There were some limitations, however. The UKB cohort is still relatively young, as indicated by the median age at first dementia code being 70 years, meaning our results may not be generalisable to settings with older populations. This is reinforced by the reference standard diagnoses, with a lower proportion of vascular dementia, mixed dementia and DLB cases than we would expect to see in older populations. Participants were all from a single centre in Scotland, and further research is necessary to ensure that our results are generalisable to other areas of the UK. Our sample size precluded in-depth analyses of vascular dementia and of other dementia subtypes such as DLB, PDD and FTD. The lack of a precise ICD-10 code for DLB means that we could only ascertain cases from primary care data.

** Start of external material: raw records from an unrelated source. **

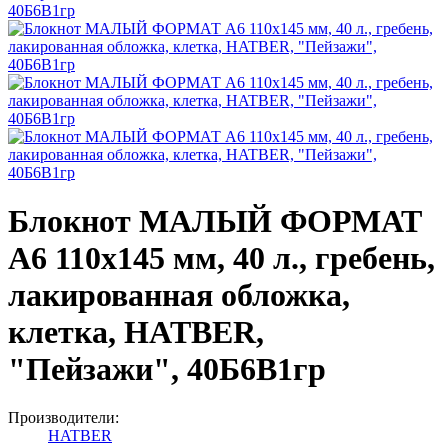
Блокнот МАЛЫЙ ФОРМАТ
А6 110х145 мм, 40 л., гребень,
лакированная обложка,
клетка, HATBER,
"Пейзажи", 40Б6B1гр
Производители:
HATBER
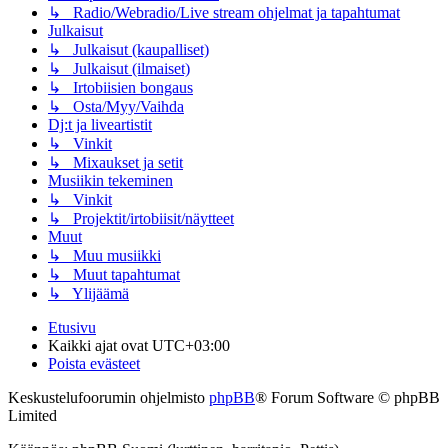
↳ Radio/Webradio/Live stream ohjelmat ja tapahtumat
Julkaisut
↳ Julkaisut (kaupalliset)
↳ Julkaisut (ilmaiset)
↳ Irtobiisien bongaus
↳ Osta/Myy/Vaihda
Dj:t ja liveartistit
↳ Vinkit
↳ Mixaukset ja setit
Musiikin tekeminen
↳ Vinkit
↳ Projektit/irtobiisit/näytteet
Muut
↳ Muu musiikki
↳ Muut tapahtumat
↳ Ylijäämä
Etusivu
Kaikki ajat ovat
UTC+03:00
Poista evästeet
Keskustelufoorumin ohjelmisto
phpBB
® Forum Software © phpBB
Limited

These are under-represented areas of epidemiological research using routinely-collected data, and a multi-centre study with longer follow up times will be necessary to accrue sufficient numbers. Lastly, our chosen reference standard is a potential limitation. We used correspondence and investigation results within the hospital EMR to adjudicate whether dementia was present. In some cases, the EMR may have been incomplete and there may have been additional information that would have been available to the clinician seeing the patient at the time of diagnosis. Our reference standard may therefore underestimate PPV by misclassifying some true dementia cases as false positives. Whereas inter-rater agreement was good for all-cause dementia, it was only moderate for subtype diagnoses. This is unsurprising, given that dementia subtype diagnoses lack objective diagnostic tests, and rely heavily on clinical judgement. It is well-recognised that many subtype diagnoses made in clinical practice do not agree with neuropathological data [25, 26], and so it is likely that our reference standard misclassified some diagnoses.

In conclusion, we have estimated the PPV of using UK routinely-collected healthcare datasets to identify cases of all-cause dementia, Alzheimer’s disease and vascular dementia during follow-up in large, prospective studies in the UK (specifically the UK Biobank resource) and have identified several algorithms that balance a high PPV with reasonable case ascertainment. Further research is required to investigate the potential biases inherent in using these data, the accuracy of coding in other dementia subtypes, and the generalisability of our findings to older ages and other geographical areas.